→ WHAT TO DO: Among the lines of the records below, copy those that hold the word "World".
○ ○ ○ ○
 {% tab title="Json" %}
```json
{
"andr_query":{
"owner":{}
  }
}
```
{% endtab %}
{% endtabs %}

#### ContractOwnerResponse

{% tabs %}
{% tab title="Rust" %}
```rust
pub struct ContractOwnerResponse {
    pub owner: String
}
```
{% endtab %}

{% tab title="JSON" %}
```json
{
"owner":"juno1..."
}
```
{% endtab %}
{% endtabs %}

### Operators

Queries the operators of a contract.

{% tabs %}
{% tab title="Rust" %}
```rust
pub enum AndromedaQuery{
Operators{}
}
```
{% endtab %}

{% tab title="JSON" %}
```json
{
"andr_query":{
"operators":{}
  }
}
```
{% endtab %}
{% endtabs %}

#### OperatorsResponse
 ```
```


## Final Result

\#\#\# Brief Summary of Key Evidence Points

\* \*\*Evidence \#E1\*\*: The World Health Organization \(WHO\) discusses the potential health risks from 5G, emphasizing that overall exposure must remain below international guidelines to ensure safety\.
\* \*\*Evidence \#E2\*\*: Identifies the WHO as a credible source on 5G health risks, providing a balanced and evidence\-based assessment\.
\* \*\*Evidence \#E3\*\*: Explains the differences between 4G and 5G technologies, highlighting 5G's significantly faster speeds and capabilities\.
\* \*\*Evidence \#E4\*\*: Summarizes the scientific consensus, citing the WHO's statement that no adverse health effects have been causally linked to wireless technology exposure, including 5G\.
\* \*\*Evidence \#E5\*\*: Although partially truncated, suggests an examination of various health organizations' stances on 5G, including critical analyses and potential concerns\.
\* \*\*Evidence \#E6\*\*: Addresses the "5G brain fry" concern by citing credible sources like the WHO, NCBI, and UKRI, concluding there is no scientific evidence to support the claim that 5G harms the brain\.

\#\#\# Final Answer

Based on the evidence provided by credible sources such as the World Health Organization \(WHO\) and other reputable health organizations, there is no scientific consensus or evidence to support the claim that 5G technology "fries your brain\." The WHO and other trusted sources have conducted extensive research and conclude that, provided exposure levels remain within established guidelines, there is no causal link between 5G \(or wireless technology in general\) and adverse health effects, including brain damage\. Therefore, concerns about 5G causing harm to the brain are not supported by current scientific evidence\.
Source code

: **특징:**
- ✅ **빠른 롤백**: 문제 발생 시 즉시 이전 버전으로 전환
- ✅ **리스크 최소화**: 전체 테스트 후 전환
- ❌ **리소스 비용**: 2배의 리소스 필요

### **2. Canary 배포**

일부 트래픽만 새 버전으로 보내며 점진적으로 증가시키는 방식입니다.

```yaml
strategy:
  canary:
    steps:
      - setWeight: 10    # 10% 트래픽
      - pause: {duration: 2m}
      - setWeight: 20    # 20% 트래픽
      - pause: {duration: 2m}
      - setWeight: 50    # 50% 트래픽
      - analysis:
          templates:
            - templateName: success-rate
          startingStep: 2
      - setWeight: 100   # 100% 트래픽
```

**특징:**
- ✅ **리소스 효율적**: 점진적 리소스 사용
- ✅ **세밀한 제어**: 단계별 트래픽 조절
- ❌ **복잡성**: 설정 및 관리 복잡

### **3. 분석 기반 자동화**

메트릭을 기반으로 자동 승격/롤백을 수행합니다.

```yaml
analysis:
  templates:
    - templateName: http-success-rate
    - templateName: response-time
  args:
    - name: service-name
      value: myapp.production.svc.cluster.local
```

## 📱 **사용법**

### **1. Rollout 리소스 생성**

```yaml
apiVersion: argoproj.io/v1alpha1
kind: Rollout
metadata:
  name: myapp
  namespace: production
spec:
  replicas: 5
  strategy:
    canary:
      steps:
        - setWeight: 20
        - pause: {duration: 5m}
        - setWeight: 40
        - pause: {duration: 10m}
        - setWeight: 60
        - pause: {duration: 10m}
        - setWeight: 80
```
○ ○ ○ ○
→ EXERCISE ANSWER:
\* \*\*Evidence \#E1\*\*: The World Health Organization \(WHO\) discusses the potential health risks from 5G, emphasizing that overall exposure must remain below international guidelines to ensure safety\.
Based on the evidence provided by credible sources such as the World Health Organization \(WHO\) and other reputable health organizations, there is no scientific consensus or evidence to support the claim that 5G technology "fries your brain\." The WHO and other trusted sources have conducted extensive research and conclude that, provided exposure levels remain within established guidelines, there is no causal link between 5G \(or wireless technology in general\) and adverse health effects, including brain damage\. Therefore, concerns about 5G causing harm to the brain are not supported by current scientific evidence\.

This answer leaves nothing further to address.